Nicola Sturgeon has declared a second Scottish independence referendum is the "will of the country" despite projections her SNP will miss out on an overall majority.
With 73 out of 129 seats in the Scottish Parliament declared, it appeared that the SNP - while winning 62 of the seats so far - would miss out on the 65-seat majority they craved when regional top-up seats roll in later tonight.
But Ms Sturgeon insisted that, with the pro-independence Greens due to pick up seats under the list system, "it is the will of the country" for Scotland to have a second independence vote - seven years after losing the last one in 2014.
In a major speech issuing her verdict to Westminster, she said there is "no democratic justification whatsoever for Boris Johnson... seeking to block the right of the people of Scotland to choose our own future.
She added: "The people of Scotland must have the right to decide our own future when the Covid crisis has passed.
"This is now a matter of fundamental democratic principle.
"Already I hear today opposition parties and some commentators talking about what they call SNP demands for an independence referendum.
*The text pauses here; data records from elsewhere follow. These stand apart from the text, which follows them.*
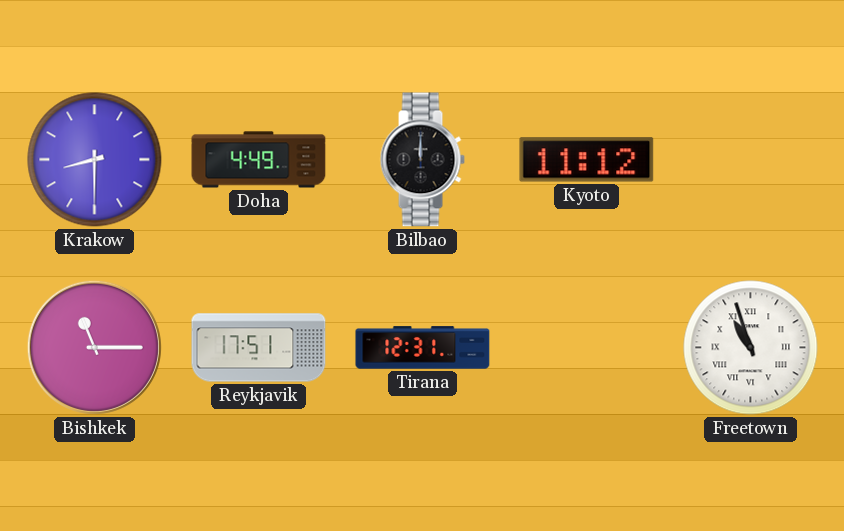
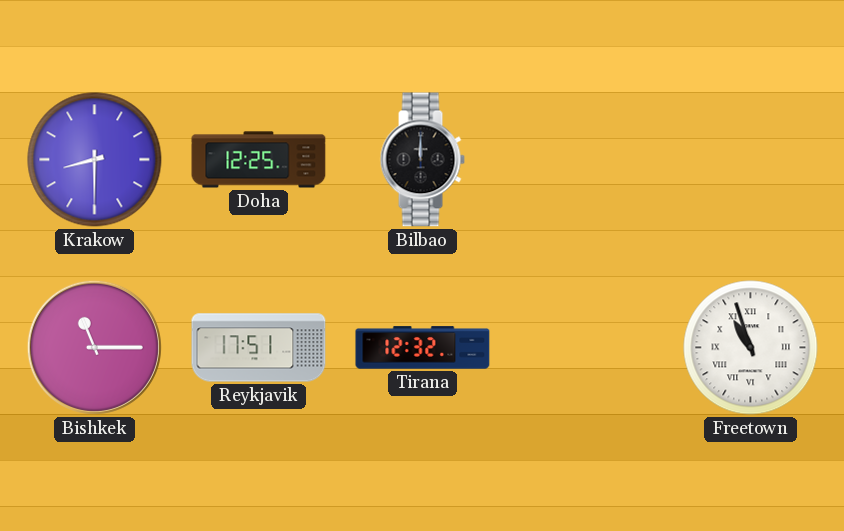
Doha: 4:49 -> 12:25
Kyoto: 11:12 -> none
Tirana: 12:31 -> 12:32
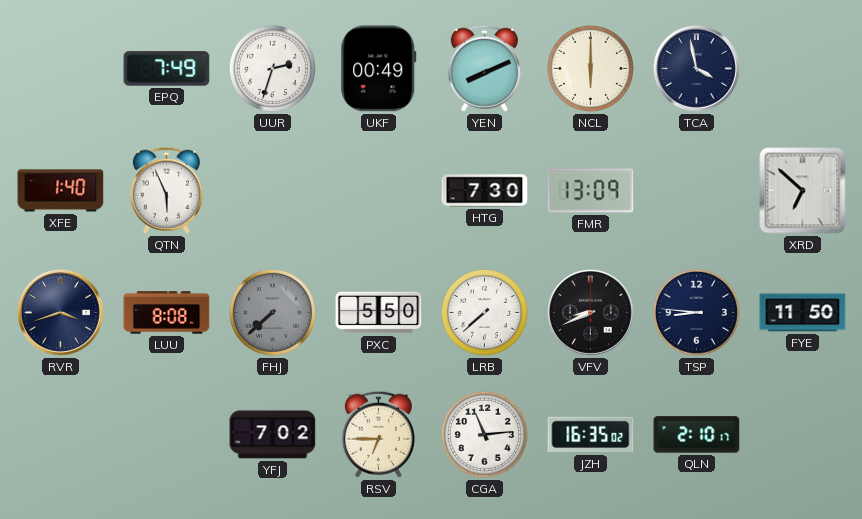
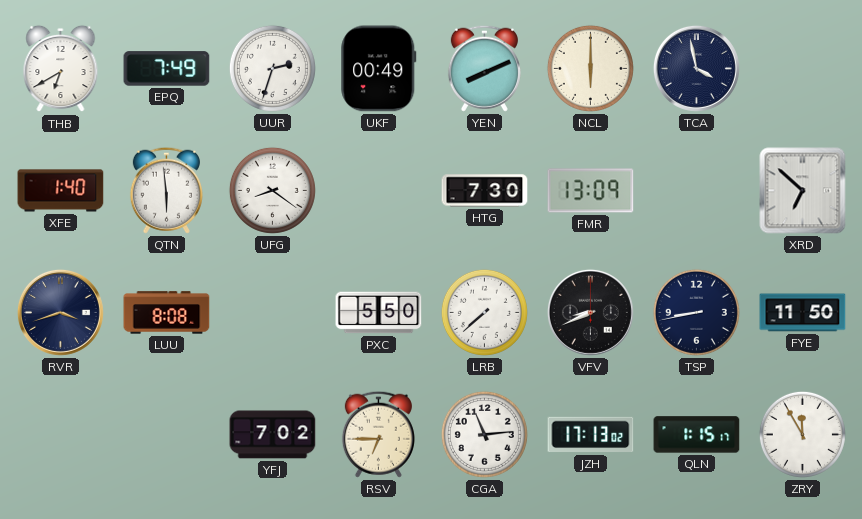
THB: none -> 6:40
QTN: 5:56 -> 5:59
UFG: none -> 8:21
FHJ: 7:38 -> none
TSP: 8:46 -> 8:43
JZH: 16:35 -> 17:13
QLN: 2:10 -> 1:15
ZRY: none -> 11:55
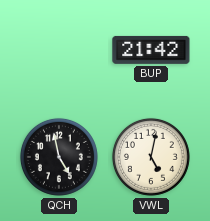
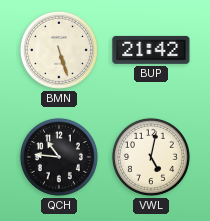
BMN: none -> 5:27
QCH: 4:58 -> 10:46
They're desperately trying to rewrite the basic rules of democracy and rewrite what constitutes and election and a mandate.
"And of course I hear the usual talk of Boris Johnson refusing to give into those demands."
She added: "All of this risks treating voters in Scotland and our entire democratic process as if they simply don't matter...
"The people of Scotland have voted to give pro-independence parties a majority in the Scottish Parliament.
"It is beyond doubt that the pro-independence majority will be larger in our new parliament than it was in the last one."
Despite projections suggesting she will miss out on a 65-seat majority, Ms Sturgeon said her party had "won more votes and a higher share of the votes in the constituency ballot than any party in the history of devolution".
With the SNP now entering a historic fourth term in government at Holyrood, she said her "immediate and over-riding task" would be to focus on the coronavirus pandemic.
Speaking about the election result, she said the "majority of people in Scotland back a progressive, inclusive, outward looking vision for the future of our nation".
Ms Sturgeon contrasted that with the situation south of the border, saying: "Yet we are facing many more years of right-wing Brexit-obsessed Tory governments that we don't vote for, taking us in a direction we haven't chosen."
Nicola Sturgeon's party gained three seats during the count on Friday - the only party to take a constituency from another - winning Ayr, Edinburgh Central and East Lothian.
But uncertainty rolled into Saturday as the wins picked up by the SNP could cause the party to lose regional seats under Holyrood's top-up system - cancelling out their gains.
And crucially Labour deputy leader Jackie Baillie held on to her Dumbarton constituency, which had been the most marginal seat in all of Scotland and a top target for the SNP.
Ms Baillie had a majority of just 109 in the 2016 Scottish Parliament election, but increased that to 1,483.
Boris Johnson earlier told the Daily Telegraph another referendum would be "irresponsible and reckless" in the "current context" as Britain emerges from Covid.
Tory UK Environment Secretary George Eustice added: "We think this is a complete distraction.
"It would be irresponsible to have another divisive referendum and another bout of constitutional debate at a time when we are charting our way out of this pandemic and when we've got to really focus on economic recovery.
"We think it's completely the wrong thing to be doing.
"We had a referendum just a little over five years ago and that settled the issue."